━━━━━ Data provided ━━━━━

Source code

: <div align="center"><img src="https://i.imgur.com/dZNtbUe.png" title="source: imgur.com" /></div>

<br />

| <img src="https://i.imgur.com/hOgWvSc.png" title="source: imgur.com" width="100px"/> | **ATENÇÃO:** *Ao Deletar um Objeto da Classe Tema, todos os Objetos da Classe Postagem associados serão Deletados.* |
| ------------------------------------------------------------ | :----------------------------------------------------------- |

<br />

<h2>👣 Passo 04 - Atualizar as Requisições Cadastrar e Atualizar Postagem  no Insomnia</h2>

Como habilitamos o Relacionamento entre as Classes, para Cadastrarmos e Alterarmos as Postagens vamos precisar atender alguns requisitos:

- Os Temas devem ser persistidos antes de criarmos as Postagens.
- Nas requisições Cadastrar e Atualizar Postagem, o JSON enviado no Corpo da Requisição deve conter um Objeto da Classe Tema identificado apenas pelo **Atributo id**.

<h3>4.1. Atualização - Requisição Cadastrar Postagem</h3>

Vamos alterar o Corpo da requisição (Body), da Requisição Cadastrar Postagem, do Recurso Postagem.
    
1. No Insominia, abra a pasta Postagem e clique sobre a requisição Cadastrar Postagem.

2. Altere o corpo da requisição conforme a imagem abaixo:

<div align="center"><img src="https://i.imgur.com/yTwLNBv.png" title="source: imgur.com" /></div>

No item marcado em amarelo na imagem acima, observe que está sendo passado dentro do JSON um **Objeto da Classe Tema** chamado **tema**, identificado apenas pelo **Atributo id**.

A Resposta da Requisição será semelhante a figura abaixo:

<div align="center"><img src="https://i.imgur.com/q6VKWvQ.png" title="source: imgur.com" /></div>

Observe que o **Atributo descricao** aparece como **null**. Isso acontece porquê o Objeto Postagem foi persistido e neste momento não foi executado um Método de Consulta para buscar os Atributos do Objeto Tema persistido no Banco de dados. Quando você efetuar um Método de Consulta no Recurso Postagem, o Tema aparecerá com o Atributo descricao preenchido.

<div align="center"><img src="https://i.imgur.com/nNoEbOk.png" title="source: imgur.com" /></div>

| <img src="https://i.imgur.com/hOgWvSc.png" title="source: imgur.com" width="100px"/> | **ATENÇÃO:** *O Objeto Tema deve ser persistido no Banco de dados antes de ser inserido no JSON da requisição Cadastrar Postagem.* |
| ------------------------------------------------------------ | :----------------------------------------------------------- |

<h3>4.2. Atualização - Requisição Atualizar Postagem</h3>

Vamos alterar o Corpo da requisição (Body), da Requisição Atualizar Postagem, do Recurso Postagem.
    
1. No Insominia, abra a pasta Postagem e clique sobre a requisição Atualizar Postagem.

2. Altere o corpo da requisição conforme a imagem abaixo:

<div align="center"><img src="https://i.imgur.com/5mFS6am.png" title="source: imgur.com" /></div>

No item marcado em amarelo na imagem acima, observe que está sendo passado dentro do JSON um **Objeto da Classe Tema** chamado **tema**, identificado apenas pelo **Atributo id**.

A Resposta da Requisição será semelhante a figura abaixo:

━━━━━

■ Problem description
Retype all of the records above character for character, with the same line breaks, spacing and markup.

■ Reply
Source code

: <div align="center"><img src="https://i.imgur.com/dZNtbUe.png" title="source: imgur.com" /></div>

<br />

| <img src="https://i.imgur.com/hOgWvSc.png" title="source: imgur.com" width="100px"/> | **ATENÇÃO:** *Ao Deletar um Objeto da Classe Tema, todos os Objetos da Classe Postagem associados serão Deletados.* |
| ------------------------------------------------------------ | :----------------------------------------------------------- |

<br />

<h2>👣 Passo 04 - Atualizar as Requisições Cadastrar e Atualizar Postagem  no Insomnia</h2>

Como habilitamos o Relacionamento entre as Classes, para Cadastrarmos e Alterarmos as Postagens vamos precisar atender alguns requisitos:

- Os Temas devem ser persistidos antes de criarmos as Postagens.
- Nas requisições Cadastrar e Atualizar Postagem, o JSON enviado no Corpo da Requisição deve conter um Objeto da Classe Tema identificado apenas pelo **Atributo id**.

<h3>4.1. Atualização - Requisição Cadastrar Postagem</h3>

Vamos alterar o Corpo da requisição (Body), da Requisição Cadastrar Postagem, do Recurso Postagem.
    
1. No Insominia, abra a pasta Postagem e clique sobre a requisição Cadastrar Postagem.

2. Altere o corpo da requisição conforme a imagem abaixo:

<div align="center"><img src="https://i.imgur.com/yTwLNBv.png" title="source: imgur.com" /></div>

No item marcado em amarelo na imagem acima, observe que está sendo passado dentro do JSON um **Objeto da Classe Tema** chamado **tema**, identificado apenas pelo **Atributo id**.

A Resposta da Requisição será semelhante a figura abaixo:

<div align="center"><img src="https://i.imgur.com/q6VKWvQ.png" title="source: imgur.com" /></div>

Observe que o **Atributo descricao** aparece como **null**. Isso acontece porquê o Objeto Postagem foi persistido e neste momento não foi executado um Método de Consulta para buscar os Atributos do Objeto Tema persistido no Banco de dados. Quando você efetuar um Método de Consulta no Recurso Postagem, o Tema aparecerá com o Atributo descricao preenchido.

<div align="center"><img src="https://i.imgur.com/nNoEbOk.png" title="source: imgur.com" /></div>

| <img src="https://i.imgur.com/hOgWvSc.png" title="source: imgur.com" width="100px"/> | **ATENÇÃO:** *O Objeto Tema deve ser persistido no Banco de dados antes de ser inserido no JSON da requisição Cadastrar Postagem.* |
| ------------------------------------------------------------ | :----------------------------------------------------------- |

<h3>4.2. Atualização - Requisição Atualizar Postagem</h3>

Vamos alterar o Corpo da requisição (Body), da Requisição Atualizar Postagem, do Recurso Postagem.
    
1. No Insominia, abra a pasta Postagem e clique sobre a requisição Atualizar Postagem.

2. Altere o corpo da requisição conforme a imagem abaixo:

<div align="center"><img src="https://i.imgur.com/5mFS6am.png" title="source: imgur.com" /></div>

No item marcado em amarelo na imagem acima, observe que está sendo passado dentro do JSON um **Objeto da Classe Tema** chamado **tema**, identificado apenas pelo **Atributo id**.

A Resposta da Requisição será semelhante a figura abaixo:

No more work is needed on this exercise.